▸ Problem to work on:
Convert the items below into a JSON list of strings with one string for each line, leaving out any blank lines.

▸ Given records:
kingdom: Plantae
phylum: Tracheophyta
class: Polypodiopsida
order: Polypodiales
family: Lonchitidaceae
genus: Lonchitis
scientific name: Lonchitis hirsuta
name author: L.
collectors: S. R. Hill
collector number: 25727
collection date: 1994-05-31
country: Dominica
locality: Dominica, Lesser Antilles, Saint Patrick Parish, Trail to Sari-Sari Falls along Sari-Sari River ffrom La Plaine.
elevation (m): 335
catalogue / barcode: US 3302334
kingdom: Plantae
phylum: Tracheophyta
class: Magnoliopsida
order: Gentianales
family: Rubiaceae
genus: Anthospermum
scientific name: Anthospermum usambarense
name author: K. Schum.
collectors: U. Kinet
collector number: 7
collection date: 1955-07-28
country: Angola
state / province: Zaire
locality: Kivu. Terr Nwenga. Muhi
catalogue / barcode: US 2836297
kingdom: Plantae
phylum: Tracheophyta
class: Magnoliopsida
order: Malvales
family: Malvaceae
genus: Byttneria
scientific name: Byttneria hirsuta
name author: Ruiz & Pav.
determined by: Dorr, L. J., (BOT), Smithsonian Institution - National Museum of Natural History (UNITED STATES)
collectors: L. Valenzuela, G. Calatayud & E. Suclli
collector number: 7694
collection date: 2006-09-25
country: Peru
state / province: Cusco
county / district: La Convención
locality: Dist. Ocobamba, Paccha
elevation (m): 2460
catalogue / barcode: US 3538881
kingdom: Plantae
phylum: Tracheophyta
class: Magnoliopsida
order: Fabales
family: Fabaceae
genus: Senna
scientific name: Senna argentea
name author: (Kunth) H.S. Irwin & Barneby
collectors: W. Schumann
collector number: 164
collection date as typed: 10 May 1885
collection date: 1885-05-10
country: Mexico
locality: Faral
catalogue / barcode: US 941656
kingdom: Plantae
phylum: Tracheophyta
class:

▸ Response to the task:
[
  "kingdom: Plantae",
  "phylum: Tracheophyta",
  "class: Polypodiopsida",
  "order: Polypodiales",
  "family: Lonchitidaceae",
  "genus: Lonchitis",
  "scientific name: Lonchitis hirsuta",
  "name author: L.",
  "collectors: S. R. Hill",
  "collector number: 25727",
  "collection date: 1994-05-31",
  "country: Dominica",
  "locality: Dominica, Lesser Antilles, Saint Patrick Parish, Trail to Sari-Sari Falls along Sari-Sari River ffrom La Plaine.",
  "elevation (m): 335",
  "catalogue / barcode: US 3302334",
  "kingdom: Plantae",
  "phylum: Tracheophyta",
  "class: Magnoliopsida",
  "order: Gentianales",
  "family: Rubiaceae",
  "genus: Anthospermum",
  "scientific name: Anthospermum usambarense",
  "name author: K. Schum.",
  "collectors: U. Kinet",
  "collector number: 7",
  "collection date: 1955-07-28",
  "country: Angola",
  "state / province: Zaire",
  "locality: Kivu. Terr Nwenga. Muhi",
  "catalogue / barcode: US 2836297",
  "kingdom: Plantae",
  "phylum: Tracheophyta",
  "class: Magnoliopsida",
  "order: Malvales",
  "family: Malvaceae",
  "genus: Byttneria",
  "scientific name: Byttneria hirsuta",
  "name author: Ruiz & Pav.",
  "determined by: Dorr, L. J., (BOT), Smithsonian Institution - National Museum of Natural History (UNITED STATES)",
  "collectors: L. Valenzuela, G. Calatayud & E. Suclli",
  "collector number: 7694",
  "collection date: 2006-09-25",
  "country: Peru",
  "state / province: Cusco",
  "county / district: La Convención",
  "locality: Dist. Ocobamba, Paccha",
  "elevation (m): 2460",
  "catalogue / barcode: US 3538881",
  "kingdom: Plantae",
  "phylum: Tracheophyta",
  "class: Magnoliopsida",
  "order: Fabales",
  "family: Fabaceae",
  "genus: Senna",
  "scientific name: Senna argentea",
  "name author: (Kunth) H.S. Irwin & Barneby",
  "collectors: W. Schumann",
  "collector number: 164",
  "collection date as typed: 10 May 1885",
  "collection date: 1885-05-10",
  "country: Mexico",
  "locality: Faral",
  "catalogue / barcode: US 941656",
  "kingdom: Plantae",
  "phylum: Tracheophyta",
  "class:"
]